A guide and educator who now works with former military personnel, Wylie said while some of the victims’ families are supportive of the book, others are not.

“One of the difficulties is that our stories are intertwined,” Wylie said. “The story that I wrote in the book includes (the owner) and includes both of our behaviours. I think it was critical that I share that dynamic so that it becomes something that not only me, but people who recreationally backcountry ski and people who work as professionals in this industry, can use that as a mirror and it helps them discover that these dynamics can be deadly.

As they skinned up a slope, Wylie said, the guest behind him, Vern Lunsford, expressed doubts about skiing there.

“Is it ethical to push people into situations they might have an intuitive hit about? I live with that. Vern died.”

Through the book, Wylie said he hoped to encourage dialogue between those in the guiding industry, adding improvements are being made.
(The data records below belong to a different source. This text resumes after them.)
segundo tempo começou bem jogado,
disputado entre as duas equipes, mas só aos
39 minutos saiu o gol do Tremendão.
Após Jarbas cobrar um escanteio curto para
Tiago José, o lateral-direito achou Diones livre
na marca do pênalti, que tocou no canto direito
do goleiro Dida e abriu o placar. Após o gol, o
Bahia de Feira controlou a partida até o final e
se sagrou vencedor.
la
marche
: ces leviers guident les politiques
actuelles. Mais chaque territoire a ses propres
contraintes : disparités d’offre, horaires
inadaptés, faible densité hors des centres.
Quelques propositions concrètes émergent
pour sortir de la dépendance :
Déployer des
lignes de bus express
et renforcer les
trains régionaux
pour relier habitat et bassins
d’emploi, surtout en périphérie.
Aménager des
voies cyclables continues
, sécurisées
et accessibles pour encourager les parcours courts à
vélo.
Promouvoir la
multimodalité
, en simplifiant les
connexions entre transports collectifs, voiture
“Any guide worth their salt knows they can make errors. We are human,” Wylie said. “We tend to be hierarchical in how we manage our guiding teams, and I think that playing field needs to level more so that more information is shared between guides. Of course, there are times, in a critical or crisis situation where the guide has to have the definitive say and take action. Hierarchy leads to chaos but it’s the only way out of chaos.

“My hope is that we start taking a good look at ourselves and improving our systems even more.”

Writing the book, Wylie said, feels like a positive step.

“I was buried before, during and after the avalanche. Through the process of writing the book, I unburied myself.”

Wylie will sign copies of Buried at the Banff Mountain Film Festival on Saturday (Nov. 8) from 3-4 p.m. at the Laszlo Funtek wing of the Banff Centre.